A. Acramel, G. Le Guyader, K. Avrillon, L. Guyonnet, J. Denizeau, L. Escalup, R. Desmaris, E. Piaggio, C. Guerin, C. Sedlik
Institut Curie Paris, Hôpital Henri Mondor AP-HP Paris, CHI Créteil, France

Durvalumab is an anti-PDL1 human IgG1 kappa monoclonal antibody used for the treatment of adult lung cancer. According to the supplier’s recommendations, the stability of Durvalumab in solution were initially 24h at 4°C and 12h at room temperature (RT). This stability has recently been extended to 30 days at +4°C and 24 hours at RT. We demonstrated by convergent methods that the physicochemical stability of Durvalumab in diluted solution at 1 mg/ml and 6 mg/ml or concentrated (50 mg/ml vials after opening) was maintained for at least 4 weeks at 4°C. Furthermore, we also demonstrated that these diluted solutions could be stored 7 days at 25°C (protected from light) without physicochemical alterations. The purpose of this work is to assess the biological stability of Durvalumab solutions diluted at 1 and 6 mg/ml and vials at 50 mg/ml after opening.

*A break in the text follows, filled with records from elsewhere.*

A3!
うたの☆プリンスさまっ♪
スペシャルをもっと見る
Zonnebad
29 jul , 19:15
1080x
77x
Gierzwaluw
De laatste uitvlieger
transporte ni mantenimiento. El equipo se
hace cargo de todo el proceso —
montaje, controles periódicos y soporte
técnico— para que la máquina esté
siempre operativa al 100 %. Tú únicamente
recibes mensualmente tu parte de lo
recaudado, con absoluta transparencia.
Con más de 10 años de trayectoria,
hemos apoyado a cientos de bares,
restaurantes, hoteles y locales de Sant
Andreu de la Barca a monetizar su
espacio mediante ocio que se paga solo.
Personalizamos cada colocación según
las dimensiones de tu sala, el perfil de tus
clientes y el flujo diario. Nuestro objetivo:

Solutions of Durvalumab were diluted in 0.9% NaCl at concentrations of 1 and 6 mg/ml and packaged in infusion polyolefin bags. These bags were prepared sequentially and stored at 4°C or 25°C to carry out all the biological tests on the same day for all the samples. Physicochemical analyzes (ion and size exclusion chromatography, dynamic light scattering, UV and fluorescence spectroscopy) were performed to ensure the compliance of these solutions.
Inter-batch variability had been analyzed during the physicochemical stability study, the tests were therefore carried out using the same batch of Durvalumab and in triplicate. The biological stability of the samples was evaluated on one hand using a commercial ELISA test which measures the quantity of Durvalumab present in the bag and on the other hand by flow cytometry which detects the binding of the antibody to the cell surface. The PDL1-expressing MDA-MB231 cell line grown in vitro was used for flow cytometry assays using a polyclonal secondary antibody specific for human IgG. The samples stored at 4°C were studied on D0, D14 and D28. The samples stored at 25°C on D0 and D7.

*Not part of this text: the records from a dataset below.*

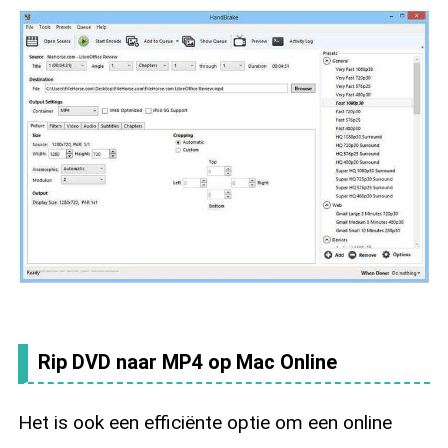
Rip DVD naar MP4 op Mac Online
Het is ook een efficiënte optie om een online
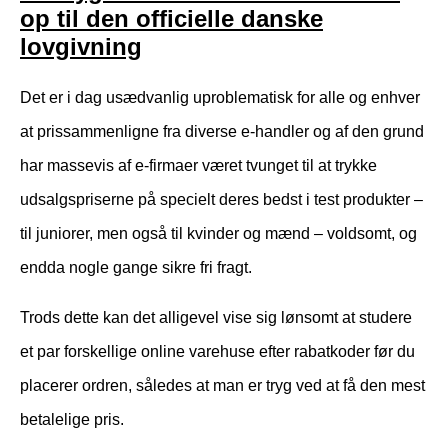
op til den officielle danske
lovgivning
Det er i dag usædvanlig uproblematisk for alle og enhver
at prissammenligne fra diverse e-handler og af den grund
har massevis af e-firmaer været tvunget til at trykke
udsalgspriserne på specielt deres bedst i test produkter –
til juniorer, men også til kvinder og mænd – voldsomt, og
endda nogle gange sikre fri fragt.
Trods dette kan det alligevel vise sig lønsomt at studere
et par forskellige online varehuse efter rabatkoder før du
placerer ordren, således at man er tryg ved at få den mest
betalelige pris.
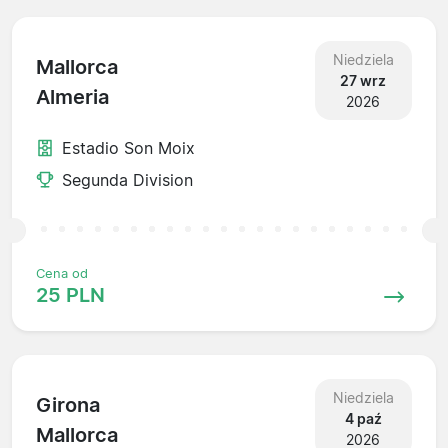
Niedziela
Mallorca
27 wrz
Almeria
2026
Estadio Son Moix
Segunda Division
Cena od
25 PLN
Niedziela
Girona
4 paź
Mallorca
2026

Compared with the functional activity at D0, no significant difference was observed between the different samples at the different concentrations and storage conditions studied. Durvalumab’s ability to bind to its target is stable at 4°C for 28 days and 7 days at room temperature at 1 mg/ml and 6 mg/ml. The same is true for Durvalumab at 50mg/ml in a vial after opening.

The biological stability of Durvalumab indicates that the binding of Durvalumab to PDL1-expressing cells is not altered under the conditions evaluated here. These results suggest that the mechanisms involved in the clinical effect are conserved and therefore add more stability data on Durvalumab. The stability of preparations made in anticancer production unit could therefore be reconsidered.